It was 10:30 at night and I had just finished giving a squash lesson. The fuel in the car was critically low, so rather than jumping straight onto the freeway, heading back home, I asked a local restaurant guy for the nearest petrol station.
Since it was in Turkish, I vaguely understood to drive down this road, first left, all the way to the end and right, then right again.
Or so I thought.
I ended up getting forced onto the freeway heading in the opposite direction to home – over the bridge to the other side of the bay.
The impending doom of getting stuck in the middle of nowhere with an empty tank was compounded by the fact that my phone credit had run out earlier in the day, so I had no way of calling, SMSing or WhatsApping anyone for help.
Then came an exit.
With the flow of moving traffic I had a decision to make:
Should I take the exit and try to turn back?
Or should I keep coasting, hoping to come to a petrol station?
But there was a deeper, more pressing question:
How did I get to this situation? I have a full-time job so money shouldn’t be an issue. Moments ago, I was just in the warmth of the Hilton Hotel gym. I just asked a guy where the nearest petrol station is.

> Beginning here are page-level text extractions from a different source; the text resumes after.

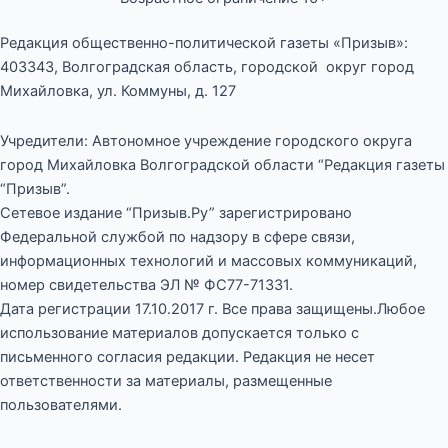
Редакция общественно-политической газеты «Призыв»:
403343, Волгоградская область, городской округ город
Михайловка, ул. Коммуны, д. 127
Учредители: Автономное учреждение городского округа
город Михайловка Волгоградской области “Редакция газеты
“Призыв”.
Сетевое издание “Призыв.Ру” зарегистрировано
Федеральной службой по надзору в сфере связи,
информационных технологий и массовых коммуникаций,
номер свидетельства ЭЛ № ФС77-71331.
Дата регистрации 17.10.2017 г. Все права защищены.Любое
использование материалов допускается только с
письменного согласия редакции. Редакция не несет
ответственности за материалы, размещенные
пользователями.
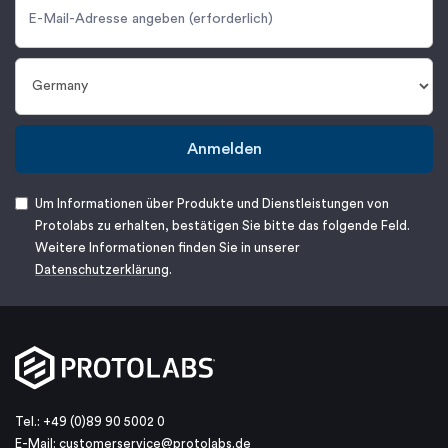
Anmelden
Um Informationen über Produkte und Dienstleistungen von
Protolabs zu erhalten, bestätigen Sie bitte das folgende Feld.
Weitere Informationen finden Sie in unserer
Datenschutzerklärung
.
Tel.: +49 (0)89 90 5002 0
E-Mail:
customerservice@protolabs.de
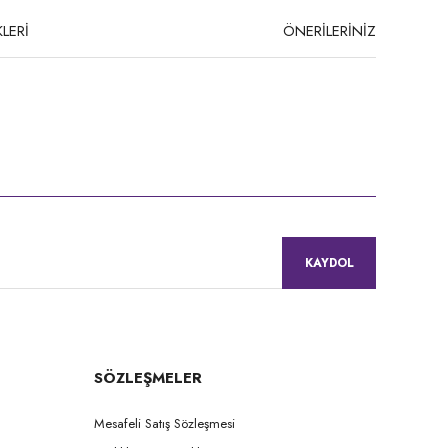
LERİ
ÖNERİLERİNİZ
niz.
KAYDOL
SÖZLEŞMELER
Mesafeli Satış Sözleşmesi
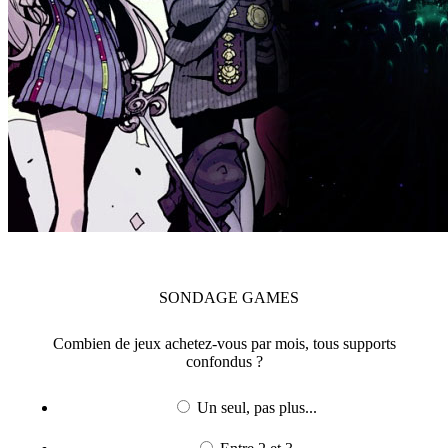
SONDAGE
GAMES
Combien de jeux achetez-vous par mois, tous supports
confondus ?
Un seul, pas plus...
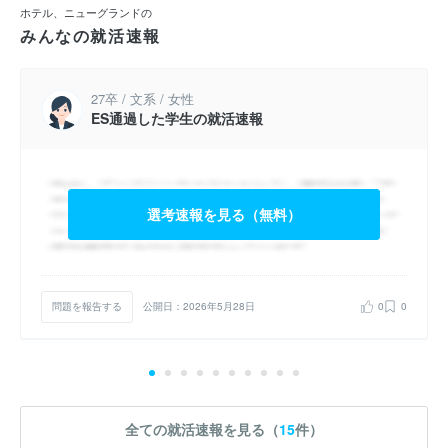
ホテル、ニューグランドの
みんなの就活速報
27卒 / 文系 / 女性
ES通過した学生の就活速報
選考速報を見る（無料）
問題を報告する
公開日：2026年5月28日
0
0
全ての就活速報を見る（
15
件）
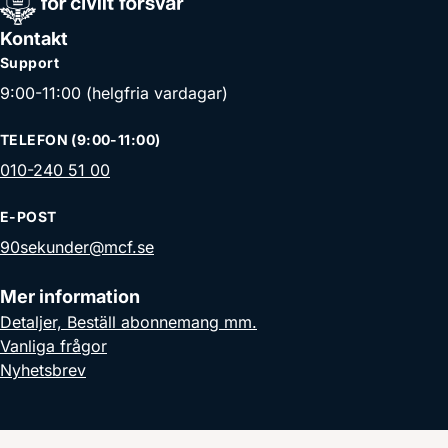
Kontakt
Support
9:00-11:00 (helgfria vardagar)
TELEFON (9:00-11:00)
010-240 51 00
E-POST
90sekunder@mcf.se
Mer information
Detaljer, Beställ abonnemang mm.
Vanliga frågor
Nyhetsbrev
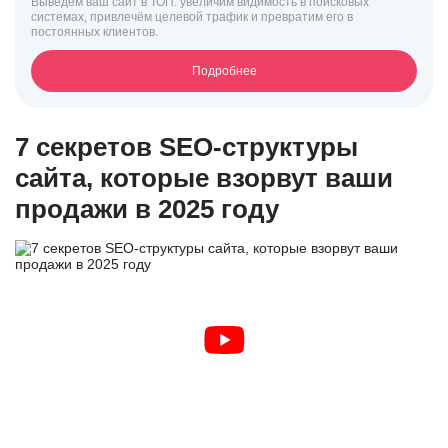
Выведем ваш сайт в ТОП: увеличим видимость в поисковых
системах, привлечём целевой трафик и превратим его в
постоянных клиентов.
Подробнее
7 секретов SEO-структуры
сайта, которые взорвут ваши
продажи в 2025 году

“You can’t miss it,” was probably the nail in the coffin.
Anyway, I took the exit.
After briefly beeping the horn and shouting at a bus driver who returned the favour, I was heading back to where I’d come from.
The needle was on the ‘E’ line of the fuel gauge now. Cutting it close.
Where was this return trip taking me exactly?
Past a residential area, under a tunnel, and back onto the freeway I normally take.
Now I knew the closest petrol station on the freeway back home was almost definitely too far to make. So I took another exit close to where my wife’s brother lives. I suspected there was a petrol station along that road… and I was right.
I pulled in with how little petrol left, I don’t know.
A big breath and a sigh of relief.
The whole episode of being on the brink of getting lost in the middle of nowhere, with no foreseeable recourse, was a kind of metaphor for my life in the recent 6 months or so:
- Working a full-time job as a kindergarten teacher, teaching English as a foreign language (a moment-to-moment attention/energy drainer)
- Giving squash lessons in the evening for a few hours, two times a week
- Writing a book
- Starting a website (not this one) that, now, I wasn’t sure was worth pursuing
- Feeling like I am somewhat failing to live up to my relatively new role as husband, and friend to my step-daughter
Instead of continuing to push forward, running on empty, I have decided to take a step back.
With patience and an eye on the long-term, this blog is my step back.
A big breath at home is what brings me peace and fulfillment. There is much to explore on this topic, and that’s what I plan to do.
Following the recommendation of Seth Godin, I will be writing on this blog every day. Might just be a few sentences. Might be a mini-essay. But I’ll be here every day.
I hope you can drop by occasionally.